First, I initialized a mapped distributed shared memory:
// initialization of distributed shared memory barrier (mapped from one CTA)
if (threadIdx.x == 0 && blockRankInCluster == 0) {
cuda::ptx::mbarrier_init(bar, 2); // tried 1 instead of 2 too
cuda::ptx::fence_mbarrier_init(cuda::ptx::sem_release, cuda::ptx::scope_cluster);
cuda::ptx::mbarrier_arrive_expect_tx(cuda::ptx::sem_release, cuda::ptx::scope_cluster, cuda::ptx::space_cluster, reinterpret_cast<uint64_t*>(bar), 1); // tried without this too
}
cluster.sync();
Then initiated TMA using tensor map:
if (threadIdx.x == 0 && blockRankInCluster == 0) {
const uint16_t ctaMask = 0b1; // tried 0b11
cuda::ptx::cp_async_bulk_tensor(cuda::ptx::space_cluster, cuda::ptx::space_global, reinterpret_cast<void*>(s_mem), tensorMap, coords, reinterpret_cast<uint64_t*>(bar), ctaMask);
}
After other asynchronous work, wait like this:
// cuda::ptx:: functions don't return any state. How can I know which state to start? Is state a token like non-cluster TMA operations use?
if (threadIdx.x == 0 && blockRankInCluster == 0) {
while (!cuda::ptx::mbarrier_try_wait(cuda::ptx::sem_acquire, cuda::ptx::scope_cluster, reinterpret_cast<_CUDA_VSTD::uint64_t*>(bar), state)) {
__nanosleep(10);
};
}
but it doesn’t get out of this while-loop.
I used ctaMask = 0b1 in a two-block cluster launch (static define with cluster_dims(2, 1, 1)).
State is incremented after wait but its never reached due to infinite loop.
What can cause a try-wait to never return true value?
If this works, I will convert it to a multiple-CTA wait version to make synchronization more efficient. Currently only trying to run it correctly and have no idea how TMA knows the destinations for other CTAs smem. Can it infer their destinations from just the calling CTA’s destination parameter?
Tensor map encoding is correct, tile data on gmem is aligned, and works for non-cluster based TMA operations, distributed shared memory barrier and all the data pointers are aligned to 32 and 128 respectively. No error is returned. Its just running inside the while loop.

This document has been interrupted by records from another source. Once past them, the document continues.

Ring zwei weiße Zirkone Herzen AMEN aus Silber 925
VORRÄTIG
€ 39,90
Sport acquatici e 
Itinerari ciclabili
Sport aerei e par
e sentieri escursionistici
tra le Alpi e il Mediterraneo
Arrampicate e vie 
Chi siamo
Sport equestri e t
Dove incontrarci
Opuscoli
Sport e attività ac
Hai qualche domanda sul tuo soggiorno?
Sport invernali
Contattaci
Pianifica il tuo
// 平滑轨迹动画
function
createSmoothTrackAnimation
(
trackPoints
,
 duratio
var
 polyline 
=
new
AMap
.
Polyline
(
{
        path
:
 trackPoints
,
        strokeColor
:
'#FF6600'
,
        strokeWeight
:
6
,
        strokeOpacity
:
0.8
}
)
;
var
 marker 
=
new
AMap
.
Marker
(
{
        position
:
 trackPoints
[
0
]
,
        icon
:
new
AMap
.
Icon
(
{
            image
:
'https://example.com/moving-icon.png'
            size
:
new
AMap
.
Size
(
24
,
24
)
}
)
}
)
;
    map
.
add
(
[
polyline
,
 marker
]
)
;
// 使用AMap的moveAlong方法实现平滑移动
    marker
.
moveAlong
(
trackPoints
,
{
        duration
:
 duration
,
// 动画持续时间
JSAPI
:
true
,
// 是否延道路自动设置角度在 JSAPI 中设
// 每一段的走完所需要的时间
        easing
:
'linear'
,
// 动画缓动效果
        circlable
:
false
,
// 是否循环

Also if someone can discuss the details about how mbarrier works, how a cluster initiates TMA from single and multiple CTAs for all CTAs, I appreciate. For example, more CTAs in cluster would require at least 1 arrival per CTA right? Then maybe try-wait per CTA instead of cluster.sync(). I guess arrive-count expected is (1 from TMA) +(1 for each thread calling try-wait).
I’m trying to do this because generating a single TMA request from single CTA and then distributing from that CTA to other CTAs in cluster (through distributed-smem copy manually) has a very limited bandwidth like 2-3 TB/s only (H100). Compared to the TMA bandwidth, its too low. So a multicast would make it potentially 5-10 times faster (or up to the peak shared-memory write bandwidth which is used as destination).